PROBLEM
Word for word, restate the lines from the start of the data down to the line with "Temple of Love |", both included.

[Records from a data collection]
=== Section Start ===
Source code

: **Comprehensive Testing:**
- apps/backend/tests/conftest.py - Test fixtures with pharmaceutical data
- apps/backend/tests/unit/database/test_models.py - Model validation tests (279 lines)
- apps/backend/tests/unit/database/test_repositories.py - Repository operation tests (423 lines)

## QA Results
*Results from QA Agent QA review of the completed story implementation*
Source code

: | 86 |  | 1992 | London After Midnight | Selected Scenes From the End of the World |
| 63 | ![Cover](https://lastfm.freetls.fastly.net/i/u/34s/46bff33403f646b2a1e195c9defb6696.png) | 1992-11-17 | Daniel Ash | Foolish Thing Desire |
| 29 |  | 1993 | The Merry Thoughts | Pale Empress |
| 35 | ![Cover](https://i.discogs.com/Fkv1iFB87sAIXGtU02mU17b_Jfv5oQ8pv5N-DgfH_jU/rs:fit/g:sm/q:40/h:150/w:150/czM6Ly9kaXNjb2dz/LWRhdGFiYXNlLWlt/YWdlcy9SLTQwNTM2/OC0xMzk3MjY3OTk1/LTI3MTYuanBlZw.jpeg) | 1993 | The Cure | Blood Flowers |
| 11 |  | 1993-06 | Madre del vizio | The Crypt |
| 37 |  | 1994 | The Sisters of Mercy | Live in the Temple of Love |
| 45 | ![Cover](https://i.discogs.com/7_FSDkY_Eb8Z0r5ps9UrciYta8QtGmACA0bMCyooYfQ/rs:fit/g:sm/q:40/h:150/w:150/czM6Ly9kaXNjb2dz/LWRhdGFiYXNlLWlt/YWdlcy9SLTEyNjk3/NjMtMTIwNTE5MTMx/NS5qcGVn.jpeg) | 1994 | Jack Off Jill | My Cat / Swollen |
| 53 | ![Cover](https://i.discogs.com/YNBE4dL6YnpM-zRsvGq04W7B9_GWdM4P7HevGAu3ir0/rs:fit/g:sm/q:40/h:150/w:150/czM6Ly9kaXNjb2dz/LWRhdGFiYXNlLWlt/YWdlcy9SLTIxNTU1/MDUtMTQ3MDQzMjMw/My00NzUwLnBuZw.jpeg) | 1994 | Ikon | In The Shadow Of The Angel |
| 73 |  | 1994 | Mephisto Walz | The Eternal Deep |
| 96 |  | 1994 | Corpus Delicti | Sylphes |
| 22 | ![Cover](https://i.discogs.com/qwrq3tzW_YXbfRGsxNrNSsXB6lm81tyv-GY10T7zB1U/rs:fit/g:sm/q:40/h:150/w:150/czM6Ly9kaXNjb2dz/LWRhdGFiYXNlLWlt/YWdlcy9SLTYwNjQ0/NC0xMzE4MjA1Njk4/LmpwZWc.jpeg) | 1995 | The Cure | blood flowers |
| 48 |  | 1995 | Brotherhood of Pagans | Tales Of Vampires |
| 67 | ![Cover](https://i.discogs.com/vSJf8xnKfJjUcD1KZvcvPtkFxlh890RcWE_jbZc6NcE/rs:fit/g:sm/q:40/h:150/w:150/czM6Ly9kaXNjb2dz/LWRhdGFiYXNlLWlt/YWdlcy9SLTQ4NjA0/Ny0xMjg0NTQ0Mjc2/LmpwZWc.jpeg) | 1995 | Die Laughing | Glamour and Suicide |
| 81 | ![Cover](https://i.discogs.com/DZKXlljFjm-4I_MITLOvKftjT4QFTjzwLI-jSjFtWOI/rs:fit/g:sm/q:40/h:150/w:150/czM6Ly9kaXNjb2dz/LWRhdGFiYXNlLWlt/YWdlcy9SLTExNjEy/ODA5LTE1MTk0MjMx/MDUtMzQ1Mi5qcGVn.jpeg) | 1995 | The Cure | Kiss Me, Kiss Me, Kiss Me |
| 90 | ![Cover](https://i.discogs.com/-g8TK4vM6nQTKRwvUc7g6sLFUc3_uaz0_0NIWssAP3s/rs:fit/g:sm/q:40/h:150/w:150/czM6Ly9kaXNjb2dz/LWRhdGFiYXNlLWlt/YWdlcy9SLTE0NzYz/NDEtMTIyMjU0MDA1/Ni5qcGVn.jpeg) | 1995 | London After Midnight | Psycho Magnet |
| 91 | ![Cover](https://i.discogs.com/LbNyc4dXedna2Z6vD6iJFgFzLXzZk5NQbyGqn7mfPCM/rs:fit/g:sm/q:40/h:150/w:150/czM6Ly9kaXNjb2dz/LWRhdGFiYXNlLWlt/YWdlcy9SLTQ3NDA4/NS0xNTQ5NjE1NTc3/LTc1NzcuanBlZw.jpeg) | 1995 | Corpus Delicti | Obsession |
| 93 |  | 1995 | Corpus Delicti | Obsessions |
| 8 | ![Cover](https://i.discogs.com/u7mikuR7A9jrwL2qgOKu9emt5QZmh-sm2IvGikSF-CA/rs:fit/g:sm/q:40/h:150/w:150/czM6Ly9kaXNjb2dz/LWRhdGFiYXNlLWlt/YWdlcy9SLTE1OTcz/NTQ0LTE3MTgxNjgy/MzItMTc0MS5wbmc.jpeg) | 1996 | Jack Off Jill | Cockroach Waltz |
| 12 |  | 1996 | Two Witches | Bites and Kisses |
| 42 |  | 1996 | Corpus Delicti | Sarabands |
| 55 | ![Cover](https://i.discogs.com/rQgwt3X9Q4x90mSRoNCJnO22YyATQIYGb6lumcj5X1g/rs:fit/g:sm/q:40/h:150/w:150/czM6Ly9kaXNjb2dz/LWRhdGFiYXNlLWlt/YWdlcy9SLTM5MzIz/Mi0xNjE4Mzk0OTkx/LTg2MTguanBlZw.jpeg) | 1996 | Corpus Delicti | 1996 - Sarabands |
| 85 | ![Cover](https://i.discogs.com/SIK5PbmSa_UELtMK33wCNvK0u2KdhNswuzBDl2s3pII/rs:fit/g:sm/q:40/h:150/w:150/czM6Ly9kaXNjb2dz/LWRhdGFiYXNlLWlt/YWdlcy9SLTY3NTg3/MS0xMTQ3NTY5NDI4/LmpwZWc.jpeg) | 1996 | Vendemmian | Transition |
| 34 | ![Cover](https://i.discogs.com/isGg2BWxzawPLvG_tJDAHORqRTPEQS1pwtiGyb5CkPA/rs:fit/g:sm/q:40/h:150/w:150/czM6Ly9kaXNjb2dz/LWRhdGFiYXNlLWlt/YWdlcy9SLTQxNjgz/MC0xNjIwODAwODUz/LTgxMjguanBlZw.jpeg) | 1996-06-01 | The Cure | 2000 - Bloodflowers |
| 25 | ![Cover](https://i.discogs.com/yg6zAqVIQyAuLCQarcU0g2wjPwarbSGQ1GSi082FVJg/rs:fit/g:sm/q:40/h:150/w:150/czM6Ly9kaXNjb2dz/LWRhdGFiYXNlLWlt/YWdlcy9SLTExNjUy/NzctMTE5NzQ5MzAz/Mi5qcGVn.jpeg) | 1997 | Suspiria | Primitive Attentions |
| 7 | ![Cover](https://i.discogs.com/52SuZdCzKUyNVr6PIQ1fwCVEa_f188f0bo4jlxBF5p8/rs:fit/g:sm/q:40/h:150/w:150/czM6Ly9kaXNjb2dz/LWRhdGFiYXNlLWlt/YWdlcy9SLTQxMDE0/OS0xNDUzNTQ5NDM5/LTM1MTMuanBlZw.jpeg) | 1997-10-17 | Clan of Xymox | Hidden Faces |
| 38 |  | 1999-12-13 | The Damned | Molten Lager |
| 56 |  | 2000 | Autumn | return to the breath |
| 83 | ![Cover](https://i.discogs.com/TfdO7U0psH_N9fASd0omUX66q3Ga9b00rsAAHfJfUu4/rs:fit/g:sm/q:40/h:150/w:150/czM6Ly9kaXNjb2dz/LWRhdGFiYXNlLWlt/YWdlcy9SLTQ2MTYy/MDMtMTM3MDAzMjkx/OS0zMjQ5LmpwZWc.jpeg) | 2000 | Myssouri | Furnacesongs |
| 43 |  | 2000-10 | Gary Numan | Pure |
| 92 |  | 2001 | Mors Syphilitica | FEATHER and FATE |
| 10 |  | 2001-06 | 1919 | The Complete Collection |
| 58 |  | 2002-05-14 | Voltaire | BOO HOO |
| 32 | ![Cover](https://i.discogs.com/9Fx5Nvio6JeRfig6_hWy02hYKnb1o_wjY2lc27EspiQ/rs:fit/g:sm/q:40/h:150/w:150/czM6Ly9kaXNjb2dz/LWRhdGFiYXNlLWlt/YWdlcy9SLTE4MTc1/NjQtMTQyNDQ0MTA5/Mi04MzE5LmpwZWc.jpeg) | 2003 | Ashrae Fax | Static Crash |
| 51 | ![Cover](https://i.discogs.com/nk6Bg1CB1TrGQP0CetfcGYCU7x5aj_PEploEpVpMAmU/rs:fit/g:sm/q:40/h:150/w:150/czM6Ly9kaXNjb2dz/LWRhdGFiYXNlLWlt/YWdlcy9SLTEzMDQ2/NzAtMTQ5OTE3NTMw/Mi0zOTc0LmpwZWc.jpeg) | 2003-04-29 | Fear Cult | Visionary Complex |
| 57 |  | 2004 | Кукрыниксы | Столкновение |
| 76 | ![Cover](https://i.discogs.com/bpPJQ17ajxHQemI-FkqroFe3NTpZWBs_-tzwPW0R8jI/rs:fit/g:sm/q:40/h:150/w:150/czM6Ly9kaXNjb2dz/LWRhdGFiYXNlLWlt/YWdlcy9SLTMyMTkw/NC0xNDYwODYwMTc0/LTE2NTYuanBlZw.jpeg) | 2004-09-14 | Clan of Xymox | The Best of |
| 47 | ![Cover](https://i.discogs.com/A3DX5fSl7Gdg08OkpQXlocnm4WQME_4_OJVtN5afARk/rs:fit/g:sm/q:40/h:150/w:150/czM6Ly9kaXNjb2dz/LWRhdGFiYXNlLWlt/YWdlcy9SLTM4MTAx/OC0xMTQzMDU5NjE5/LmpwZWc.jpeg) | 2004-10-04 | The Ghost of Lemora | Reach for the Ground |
=== Section End ===
ANSWER FOR THE TASK
Source code

: **Comprehensive Testing:**
- apps/backend/tests/conftest.py - Test fixtures with pharmaceutical data
- apps/backend/tests/unit/database/test_models.py - Model validation tests (279 lines)
- apps/backend/tests/unit/database/test_repositories.py - Repository operation tests (423 lines)

## QA Results
*Results from QA Agent QA review of the completed story implementation*
Source code

: | 86 |  | 1992 | London After Midnight | Selected Scenes From the End of the World |
| 63 | ![Cover](https://lastfm.freetls.fastly.net/i/u/34s/46bff33403f646b2a1e195c9defb6696.png) | 1992-11-17 | Daniel Ash | Foolish Thing Desire |
| 29 |  | 1993 | The Merry Thoughts | Pale Empress |
| 35 | ![Cover](https://i.discogs.com/Fkv1iFB87sAIXGtU02mU17b_Jfv5oQ8pv5N-DgfH_jU/rs:fit/g:sm/q:40/h:150/w:150/czM6Ly9kaXNjb2dz/LWRhdGFiYXNlLWlt/YWdlcy9SLTQwNTM2/OC0xMzk3MjY3OTk1/LTI3MTYuanBlZw.jpeg) | 1993 | The Cure | Blood Flowers |
| 11 |  | 1993-06 | Madre del vizio | The Crypt |
| 37 |  | 1994 | The Sisters of Mercy | Live in the Temple of Love |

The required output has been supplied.